__WORK TASK__: Examine each line of the data. Copy those that contain the string "เขตสาทร".

(Stored data entries)
Start of Block

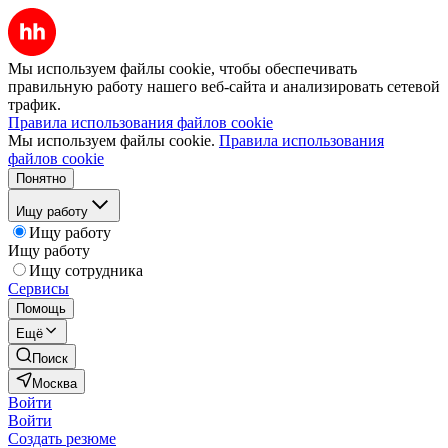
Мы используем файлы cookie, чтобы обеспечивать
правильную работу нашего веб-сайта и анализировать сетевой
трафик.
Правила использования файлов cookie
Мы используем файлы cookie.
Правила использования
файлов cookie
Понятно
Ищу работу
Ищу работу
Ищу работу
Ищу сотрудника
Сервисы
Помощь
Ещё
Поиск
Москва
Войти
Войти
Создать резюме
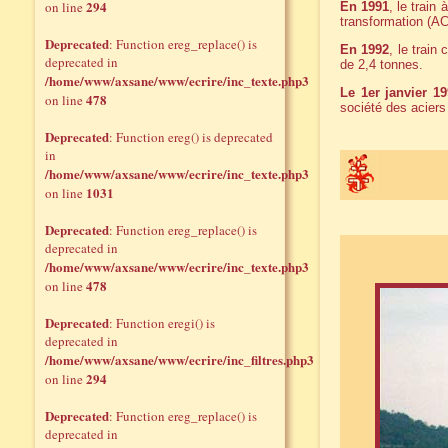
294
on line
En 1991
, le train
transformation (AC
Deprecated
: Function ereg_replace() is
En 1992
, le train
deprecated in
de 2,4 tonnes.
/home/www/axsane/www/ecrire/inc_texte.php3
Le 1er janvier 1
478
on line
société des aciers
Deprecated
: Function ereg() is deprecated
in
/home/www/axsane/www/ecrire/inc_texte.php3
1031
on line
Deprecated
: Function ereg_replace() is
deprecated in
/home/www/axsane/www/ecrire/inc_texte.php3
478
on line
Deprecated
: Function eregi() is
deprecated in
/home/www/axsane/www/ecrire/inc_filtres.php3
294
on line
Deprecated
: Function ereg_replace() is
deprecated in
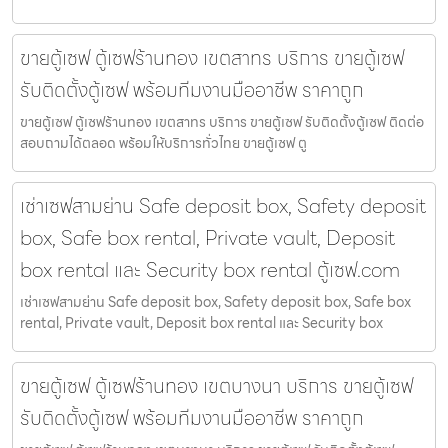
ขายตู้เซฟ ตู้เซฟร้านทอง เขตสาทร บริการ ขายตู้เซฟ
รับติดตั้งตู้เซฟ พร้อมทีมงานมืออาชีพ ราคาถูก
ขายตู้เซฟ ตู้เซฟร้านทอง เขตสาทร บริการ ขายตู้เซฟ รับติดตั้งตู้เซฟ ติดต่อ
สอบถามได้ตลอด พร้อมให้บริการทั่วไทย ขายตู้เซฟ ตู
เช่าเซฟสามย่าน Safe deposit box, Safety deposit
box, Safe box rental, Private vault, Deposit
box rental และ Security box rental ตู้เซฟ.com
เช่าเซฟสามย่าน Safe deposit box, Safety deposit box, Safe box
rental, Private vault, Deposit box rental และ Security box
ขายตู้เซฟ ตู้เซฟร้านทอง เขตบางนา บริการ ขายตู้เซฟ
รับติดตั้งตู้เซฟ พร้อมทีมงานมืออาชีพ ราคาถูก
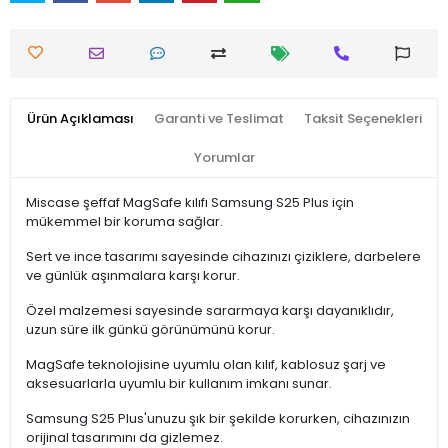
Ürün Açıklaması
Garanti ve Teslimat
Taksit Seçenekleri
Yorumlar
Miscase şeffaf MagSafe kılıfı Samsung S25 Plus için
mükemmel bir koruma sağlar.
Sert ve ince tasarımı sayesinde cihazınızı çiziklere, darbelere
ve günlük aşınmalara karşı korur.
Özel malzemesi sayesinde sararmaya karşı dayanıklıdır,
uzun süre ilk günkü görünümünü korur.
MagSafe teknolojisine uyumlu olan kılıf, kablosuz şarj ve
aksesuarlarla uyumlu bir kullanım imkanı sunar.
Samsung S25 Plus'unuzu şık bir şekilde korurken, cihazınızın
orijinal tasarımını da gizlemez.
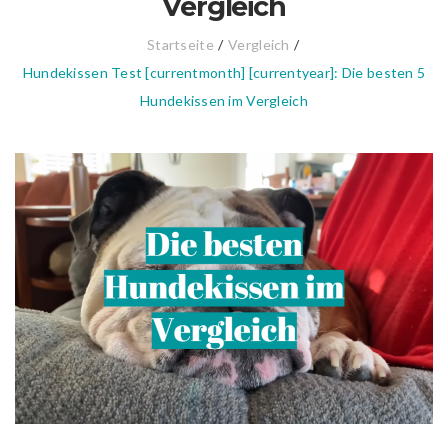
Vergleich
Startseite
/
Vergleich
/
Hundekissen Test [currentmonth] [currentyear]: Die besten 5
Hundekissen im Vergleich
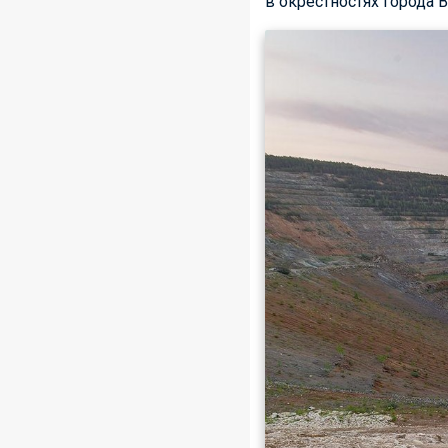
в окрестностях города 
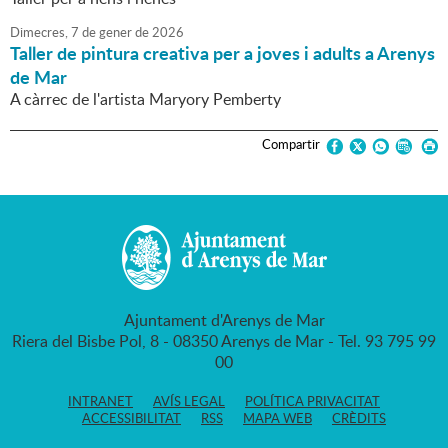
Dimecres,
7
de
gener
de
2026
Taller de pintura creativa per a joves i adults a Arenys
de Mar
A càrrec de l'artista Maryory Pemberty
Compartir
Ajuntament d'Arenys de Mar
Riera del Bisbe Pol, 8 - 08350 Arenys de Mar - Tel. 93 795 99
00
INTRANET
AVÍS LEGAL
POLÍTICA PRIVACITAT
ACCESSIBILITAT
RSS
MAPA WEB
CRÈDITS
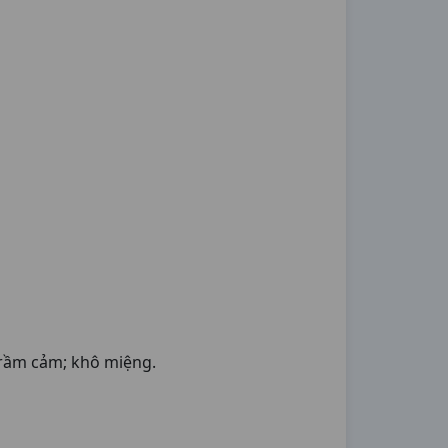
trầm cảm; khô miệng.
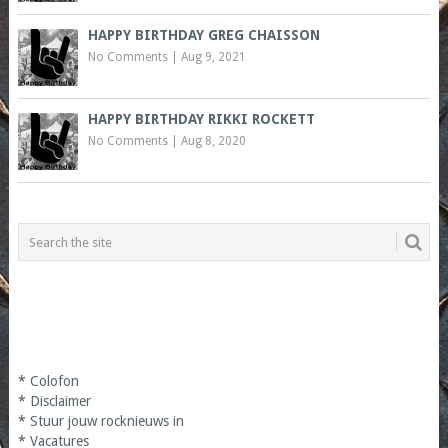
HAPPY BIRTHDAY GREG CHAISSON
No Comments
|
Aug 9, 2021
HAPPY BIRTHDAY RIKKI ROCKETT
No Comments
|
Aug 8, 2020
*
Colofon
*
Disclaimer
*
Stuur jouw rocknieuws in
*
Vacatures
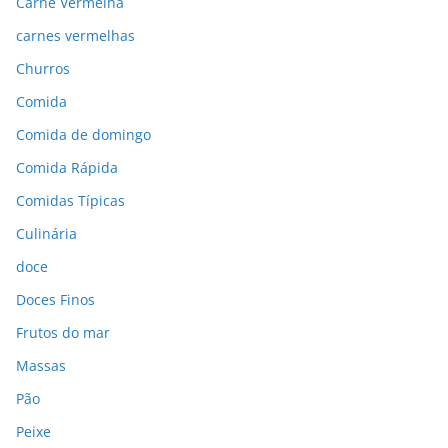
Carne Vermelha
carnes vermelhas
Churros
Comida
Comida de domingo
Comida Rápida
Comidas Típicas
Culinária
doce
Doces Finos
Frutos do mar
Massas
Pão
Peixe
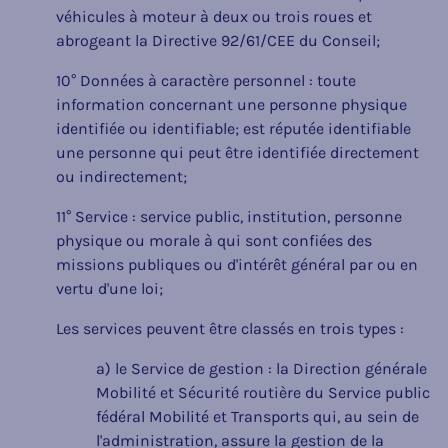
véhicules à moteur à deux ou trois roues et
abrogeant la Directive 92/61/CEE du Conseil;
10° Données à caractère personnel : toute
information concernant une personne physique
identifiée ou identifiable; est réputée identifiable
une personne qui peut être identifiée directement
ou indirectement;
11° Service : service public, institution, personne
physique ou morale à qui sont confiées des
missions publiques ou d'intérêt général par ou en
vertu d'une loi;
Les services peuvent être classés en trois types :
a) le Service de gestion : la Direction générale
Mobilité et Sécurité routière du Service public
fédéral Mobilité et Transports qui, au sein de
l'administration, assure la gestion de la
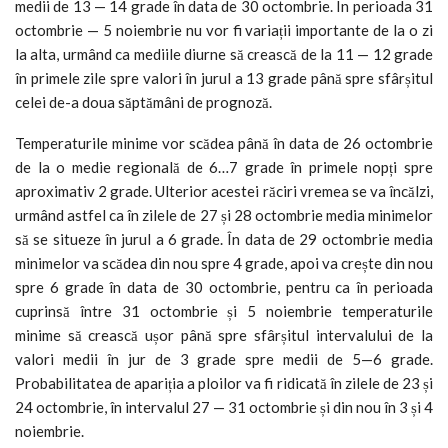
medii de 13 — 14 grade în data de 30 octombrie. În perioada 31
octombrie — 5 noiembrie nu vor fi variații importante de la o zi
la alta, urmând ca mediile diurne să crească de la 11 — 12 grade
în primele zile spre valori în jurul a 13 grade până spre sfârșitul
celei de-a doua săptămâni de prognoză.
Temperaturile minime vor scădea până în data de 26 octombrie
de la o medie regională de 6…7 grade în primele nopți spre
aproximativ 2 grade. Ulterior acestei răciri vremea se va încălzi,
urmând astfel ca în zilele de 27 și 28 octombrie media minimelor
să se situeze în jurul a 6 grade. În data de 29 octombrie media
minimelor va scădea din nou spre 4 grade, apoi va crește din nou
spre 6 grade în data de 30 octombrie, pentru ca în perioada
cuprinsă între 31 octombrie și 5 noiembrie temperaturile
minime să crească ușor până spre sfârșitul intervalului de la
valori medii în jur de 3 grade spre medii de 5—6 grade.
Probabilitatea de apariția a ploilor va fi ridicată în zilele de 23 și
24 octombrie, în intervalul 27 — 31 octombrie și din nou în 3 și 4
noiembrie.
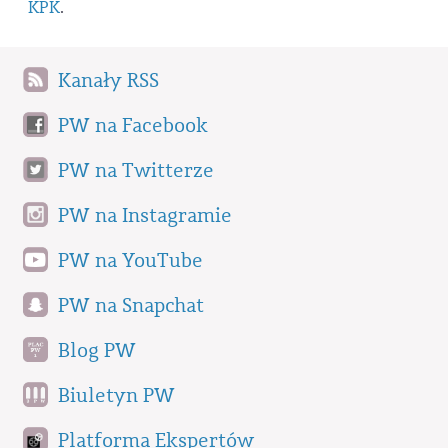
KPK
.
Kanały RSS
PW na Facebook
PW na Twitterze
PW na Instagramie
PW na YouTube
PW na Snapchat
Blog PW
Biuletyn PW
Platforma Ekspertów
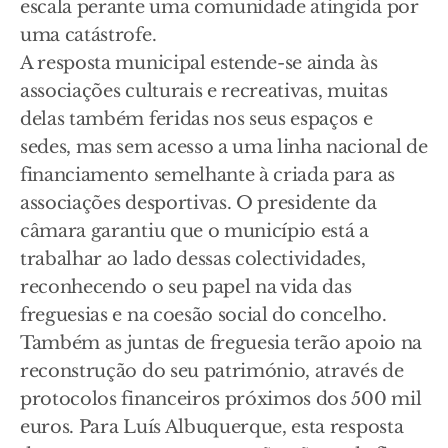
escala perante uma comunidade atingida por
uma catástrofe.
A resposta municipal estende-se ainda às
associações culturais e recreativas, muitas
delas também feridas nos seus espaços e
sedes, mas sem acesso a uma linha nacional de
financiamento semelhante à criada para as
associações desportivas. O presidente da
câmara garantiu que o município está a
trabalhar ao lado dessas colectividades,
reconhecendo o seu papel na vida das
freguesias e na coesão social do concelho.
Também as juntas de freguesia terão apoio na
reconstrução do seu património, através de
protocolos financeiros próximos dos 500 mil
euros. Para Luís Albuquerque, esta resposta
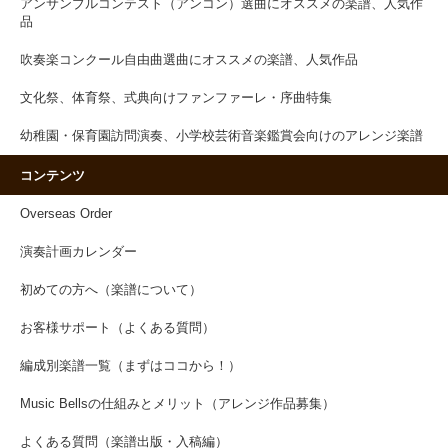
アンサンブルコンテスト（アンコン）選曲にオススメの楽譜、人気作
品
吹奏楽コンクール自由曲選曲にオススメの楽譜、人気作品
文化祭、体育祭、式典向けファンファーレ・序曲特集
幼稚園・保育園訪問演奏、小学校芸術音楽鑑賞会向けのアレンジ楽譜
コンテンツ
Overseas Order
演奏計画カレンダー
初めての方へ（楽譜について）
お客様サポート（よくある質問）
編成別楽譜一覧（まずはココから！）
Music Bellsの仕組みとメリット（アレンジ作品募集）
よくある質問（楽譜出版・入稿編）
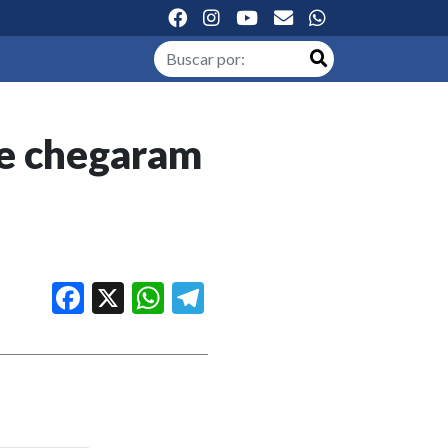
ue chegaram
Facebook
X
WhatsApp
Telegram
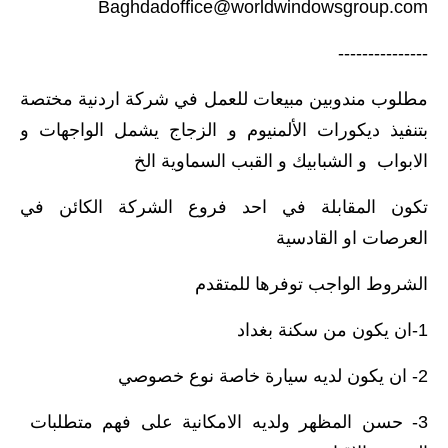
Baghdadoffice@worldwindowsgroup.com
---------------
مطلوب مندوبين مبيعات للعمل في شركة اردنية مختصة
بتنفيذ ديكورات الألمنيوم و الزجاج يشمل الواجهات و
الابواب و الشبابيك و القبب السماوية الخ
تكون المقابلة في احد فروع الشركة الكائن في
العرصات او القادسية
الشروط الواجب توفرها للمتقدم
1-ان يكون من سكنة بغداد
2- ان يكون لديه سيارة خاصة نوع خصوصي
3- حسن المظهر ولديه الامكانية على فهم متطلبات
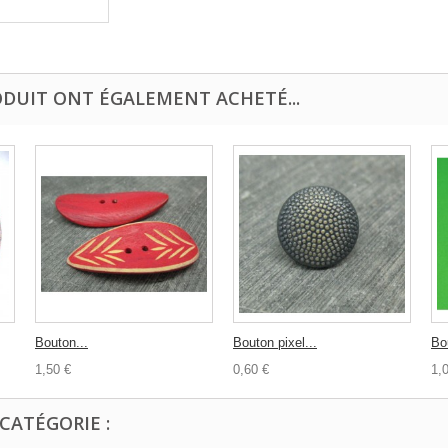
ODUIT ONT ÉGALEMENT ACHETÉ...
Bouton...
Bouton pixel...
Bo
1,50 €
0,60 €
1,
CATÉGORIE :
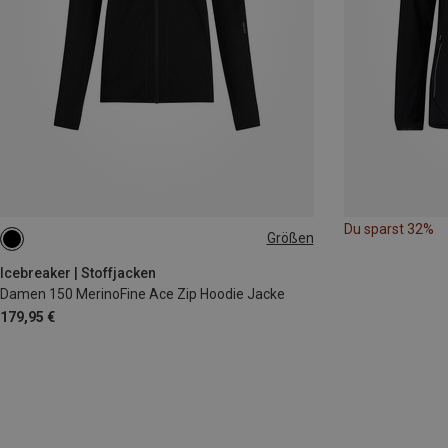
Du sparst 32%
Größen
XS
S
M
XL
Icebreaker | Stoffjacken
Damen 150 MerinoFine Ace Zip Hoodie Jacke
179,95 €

End of Block

__RESPONSE TO THIS TASK__:
ขายตู้เซฟ ตู้เซฟร้านทอง เขตสาทร บริการ ขายตู้เซฟ
ขายตู้เซฟ ตู้เซฟร้านทอง เขตสาทร บริการ ขายตู้เซฟ รับติดตั้งตู้เซฟ ติดต่อ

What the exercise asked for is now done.